I came to a stop light, slamming hard on the brakes, and therefore snapping me back into reality. I had to stay alive until I got there. Obey the traffic laws, Jackie, I told myself. I used the pause in traffic to try to slow my breathing down to at least a semi-normal rate. The cars passed unbearably slow until the light finally flashed back to green. That was perhaps the longest red light I ever sat at.

Rocketing farther down the road, I felt the first tears of an entire waterfall begin blurring my vision at the edges. Every tear, every night spent awake gasping for air, every time I was sent into vicious flashbacks, came back to this. Everything was falling into place, just as it was meant to be. There was still the fear, the worry, the anxiety clawing up my throat from the deepest parts of me, but I held on to the tiny sliver of hope I still had.

When I had received that phone call from Tara, I thought I was going to break down right on the phone. Instead, I may have completely destroyed it. That didn't matter know. What did matter was that she felt herself being pulled to the ocean today, and that going to the hospital would be a bad idea.

I let the first real smile on my face stretch to each ear, as if tearing open an old scar. It released the tiny hope I still had, glowing inside of me, now like an inferno, that I could call Riley mine once more.

Tara's Point Of View

I had fallen asleep after talking to that Jacklyn chick and rolled over the thoughts in my head. Perhaps these events affected my dreams, and perhaps it was merely meant to be, but I knew where I had to be today. I shrugged on a bikini under my clothes, packed my wetsuit in my backpack along with a granola bar. My surfboard was strapped safely atop my van and still had lingering fragments of the kelp forest I had accidentally ravaged through while surfing last week.

The warning air sent chills down my back.
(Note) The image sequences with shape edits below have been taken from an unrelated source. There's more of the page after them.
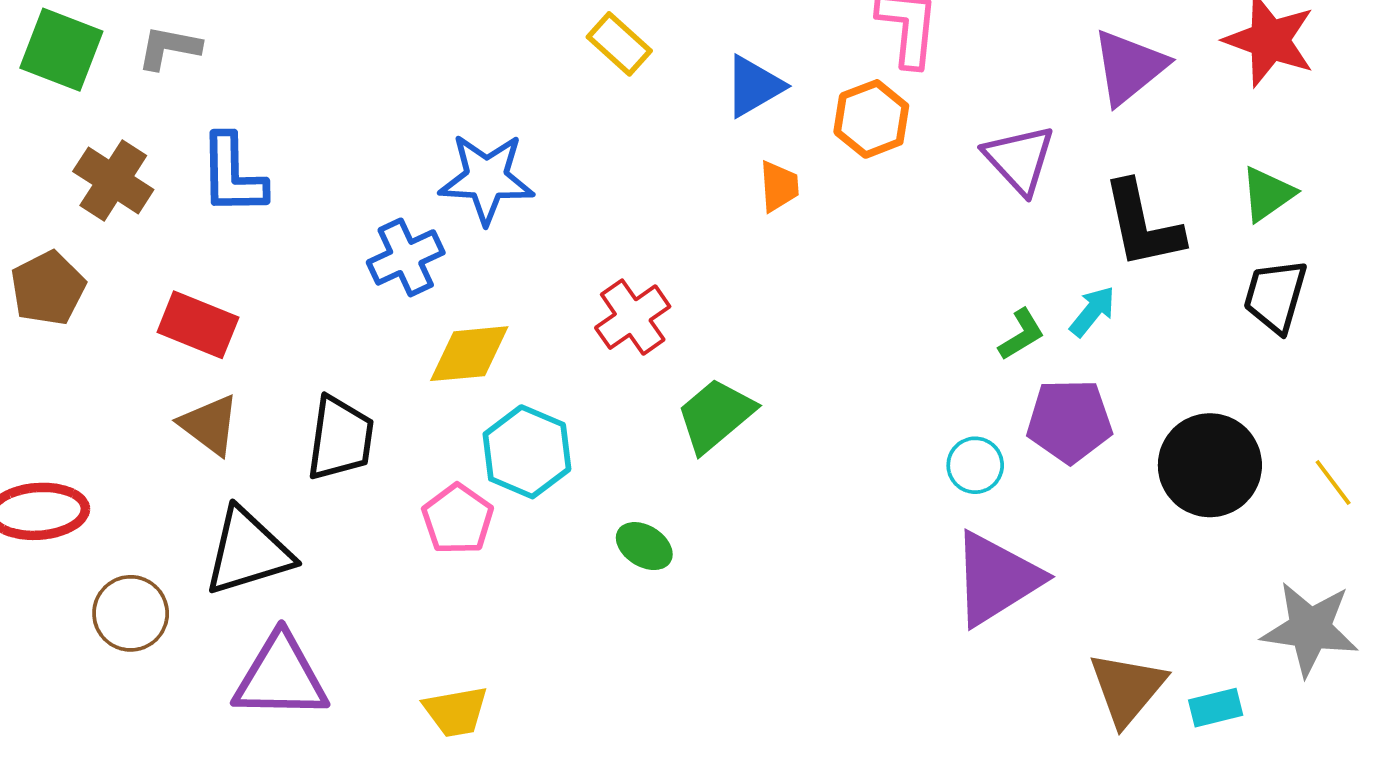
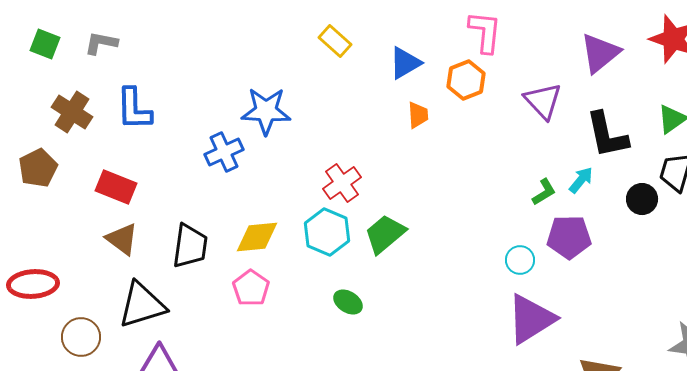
green square: (61, 50) -> (45, 44), size x0.7
yellow diamond: (469, 354) -> (257, 237), moved
cyan hexagon: (527, 452) -> (327, 232), moved
black circle: (1210, 465) -> (642, 199), moved, size x0.6

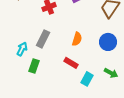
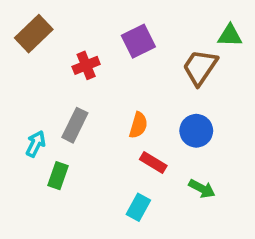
red rectangle: (71, 63) -> (153, 162), moved
cyan rectangle: (87, 79) -> (138, 207), moved

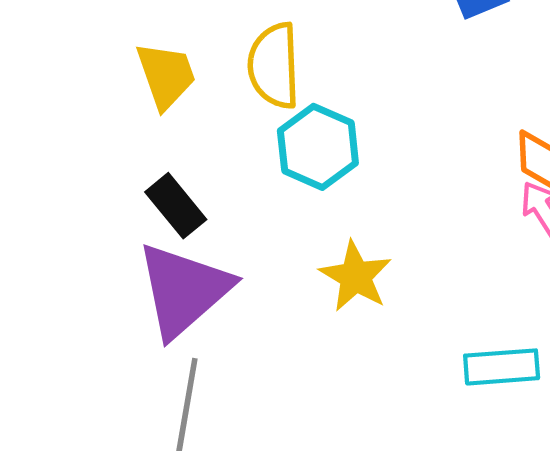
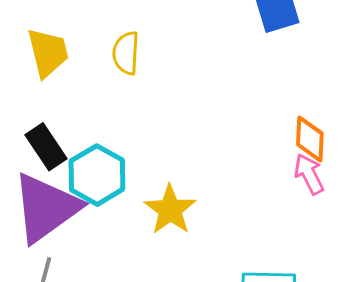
yellow semicircle: (274, 66) -> (126, 53), size x0.7
cyan hexagon: (318, 147) -> (97, 175), moved

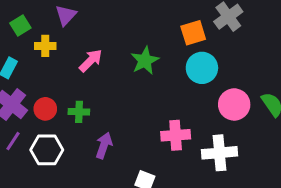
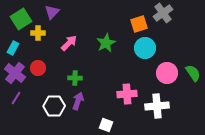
green square: (20, 25) -> (21, 19), size x1.5
red circle: (45, 109) -> (38, 68), moved
green cross: (79, 112) -> (75, 78), moved
white hexagon: (47, 150) -> (54, 106), moved

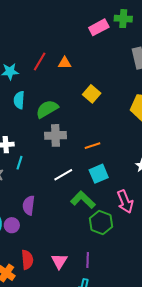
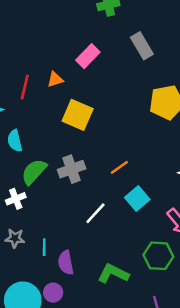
pink rectangle: (99, 27) -> (88, 56), moved
yellow square: (92, 94) -> (78, 115), moved, size x1.4
green semicircle: (47, 109) -> (34, 172), moved
cyan line: (19, 163) -> (44, 247), moved
green L-shape: (83, 200) -> (113, 274), moved

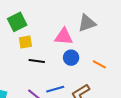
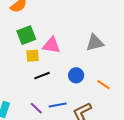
pink triangle: (64, 36) -> (51, 45), moved
black line: (37, 61) -> (42, 76), turned -35

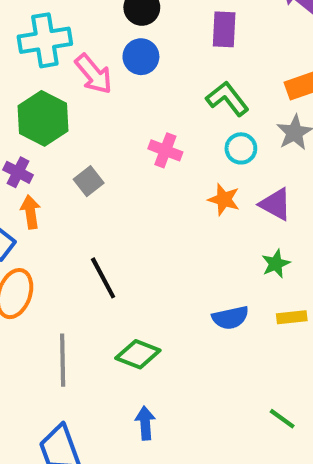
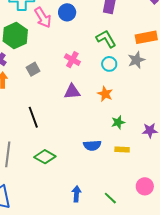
orange star: (224, 199) -> (105, 94), moved
purple triangle: (276, 204) -> (72, 92), moved, turned -42
blue arrow: (145, 423) -> (76, 194), moved

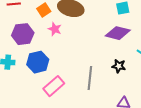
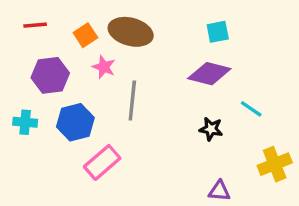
gray line: (90, 78) -> (132, 100), moved

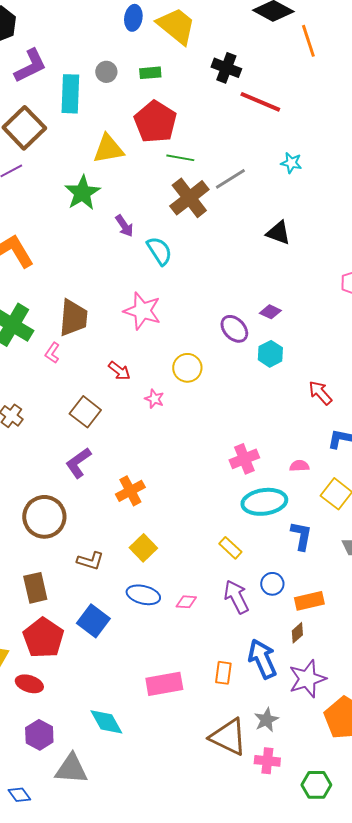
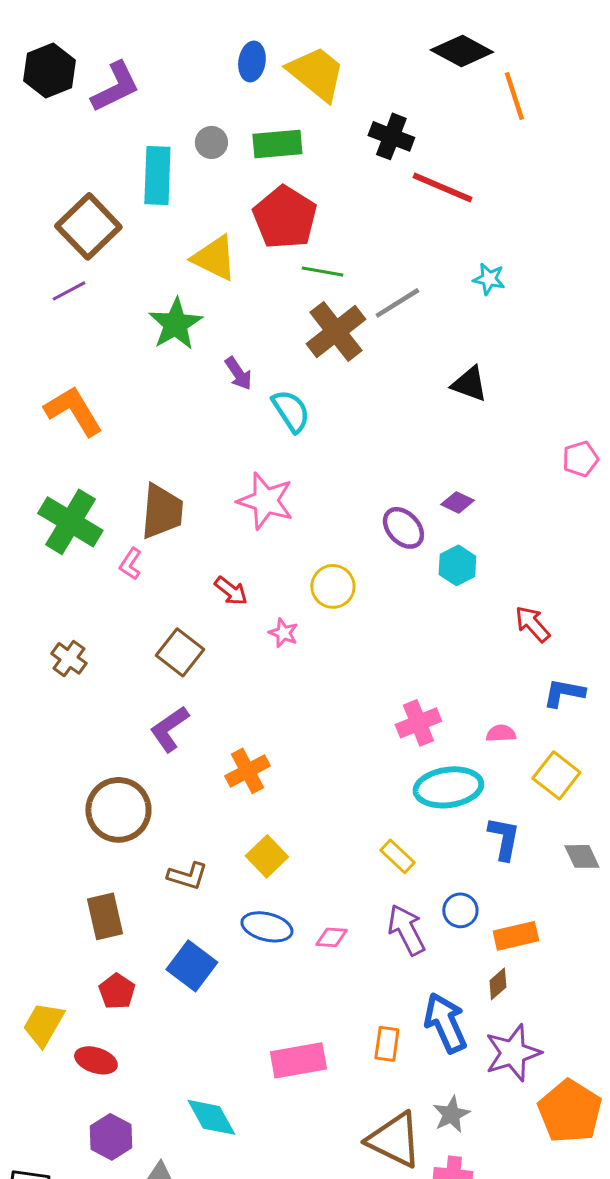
purple L-shape: (30, 66) -> (115, 87), moved
green rectangle: (150, 73) -> (277, 144), size x1.5
yellow triangle: (108, 149) -> (214, 258), turned 36
red pentagon: (43, 638) -> (117, 991), size x0.6

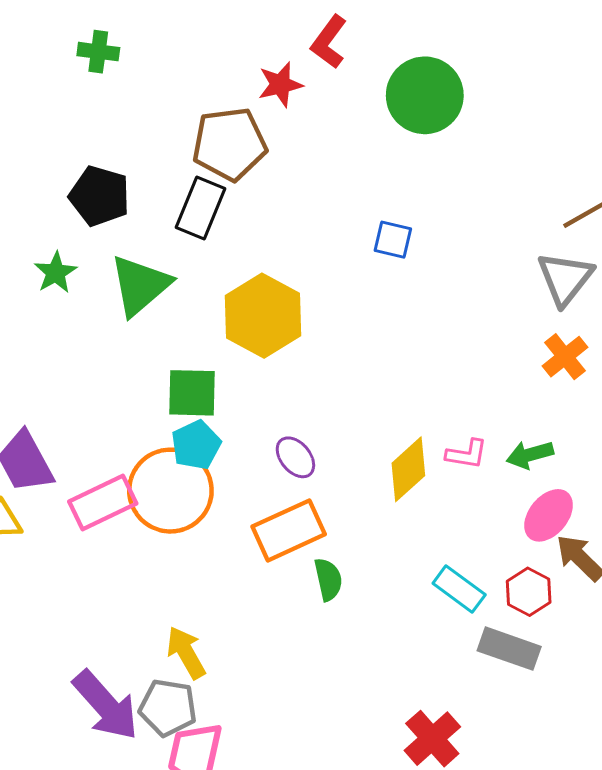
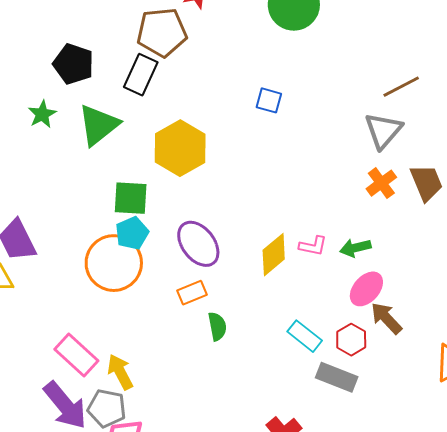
purple ellipse: (295, 457) -> (198, 244), size x1.6
pink rectangle: (103, 503) -> (76, 355), moved, turned 66
orange rectangle: (289, 530) -> (192, 293), size x0.6

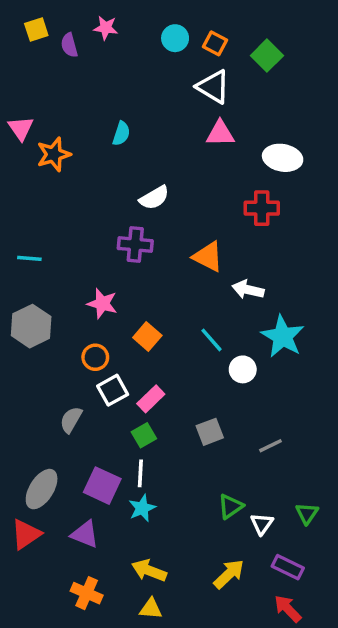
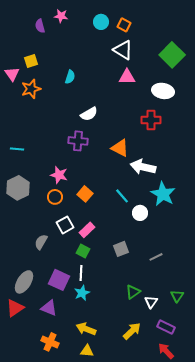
yellow square: (36, 29) -> (31, 61), moved
green square: (267, 56) -> (172, 55), moved, size x1.4
white arrow: (248, 290) -> (143, 167), size x1.4
orange circle: (95, 357) -> (55, 197), moved
green square: (144, 435) -> (83, 251), turned -32

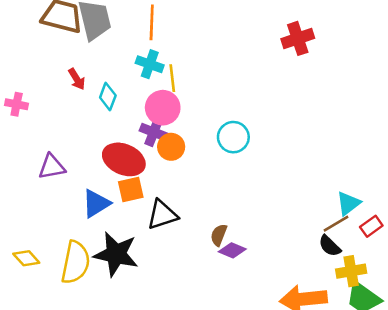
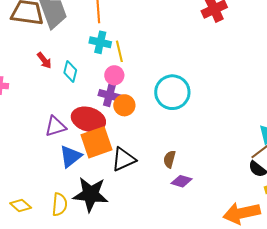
pink circle: (163, 108) -> (114, 75), size x0.7
cyan circle: (233, 137) -> (172, 92), size x1.4
purple triangle: (52, 167) -> (55, 126), moved
orange square: (131, 190) -> (96, 142), size x1.5
brown semicircle: (219, 235) -> (169, 159), moved
yellow semicircle: (76, 262) -> (60, 204), size x0.7

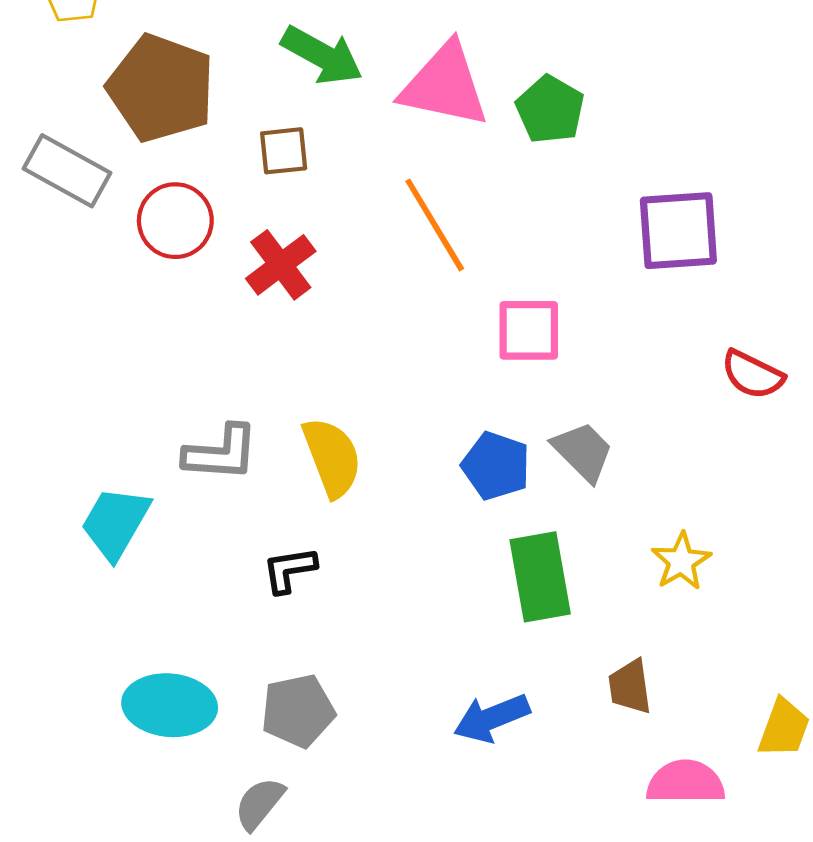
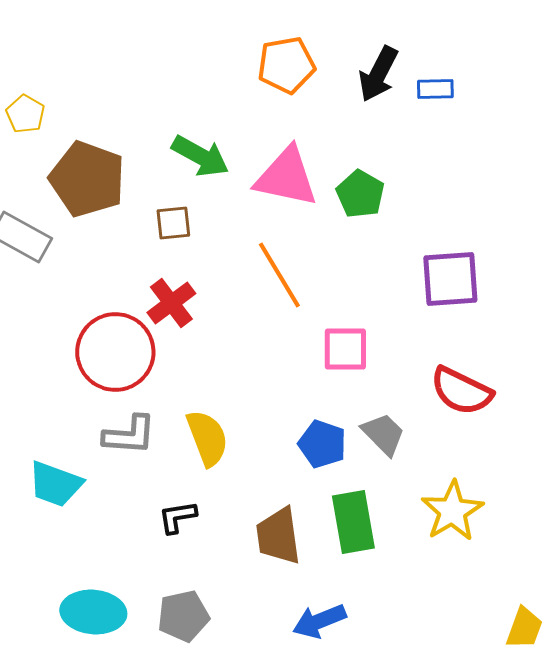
red circle: (175, 221) -> (115, 352), moved, size x1.5
red semicircle: (753, 375) -> (461, 391), moved, size x1.4
cyan trapezoid: (115, 523) -> (55, 484), turned -100
yellow star: (681, 561) -> (452, 511), size x1.5
brown trapezoid: (630, 687) -> (278, 536), moved, size x1.5

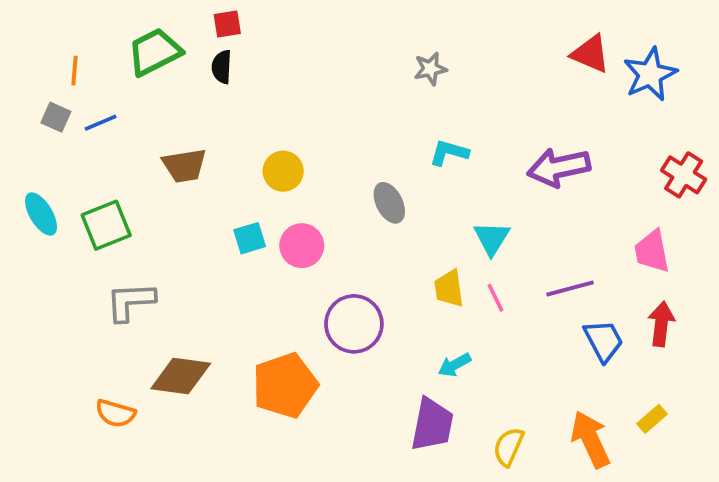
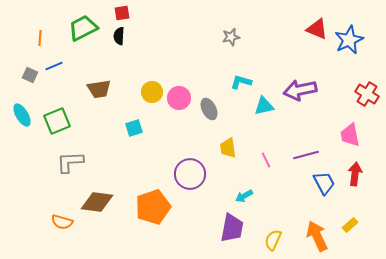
gray square: (56, 117) -> (30, 75), moved
cyan triangle: (492, 238) -> (264, 106), moved, turned 45
pink circle: (302, 246) -> (179, 98), moved
yellow trapezoid: (449, 288) -> (228, 148), moved

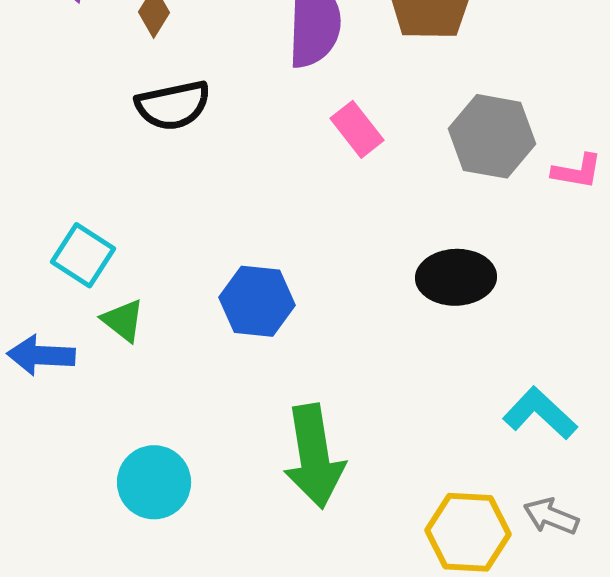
Maybe it was me catching my watch's time in my peripheral vision, but I blamed it on the air. It was looking to be an usually beautiful day out. That was one thing I couldn't stand about Washington; it's gloomy skies and weather. I made day trips to California as often as I could to see the sun and get some vitamin C every now and then.

I lulled over the conversation and complete mental breakdown I had to witness this morning. I decided that it wasn't my place to interfere in such a dilemma. Particularly a predicament such as amnesia between one lover and the other. I couldn't take that from Jacklyn, no matter how much her constant gloominess made me want to burst through her metephorical cloud and shine all of my goodness on her.

The thought occurred to me that I had forgotten my drink for my travel, so I drove down the interstate until I came to the nearest exit with a gas station. The town I pulled into looked quaint and honestly right down adorable. Little shops were up and down the thin streets, each displaying it's possessions in the windows outlined in neon lights. I finally found a gas station, pulled in, and parked. While locking my car (you never know these days), I caught another sight of my watch.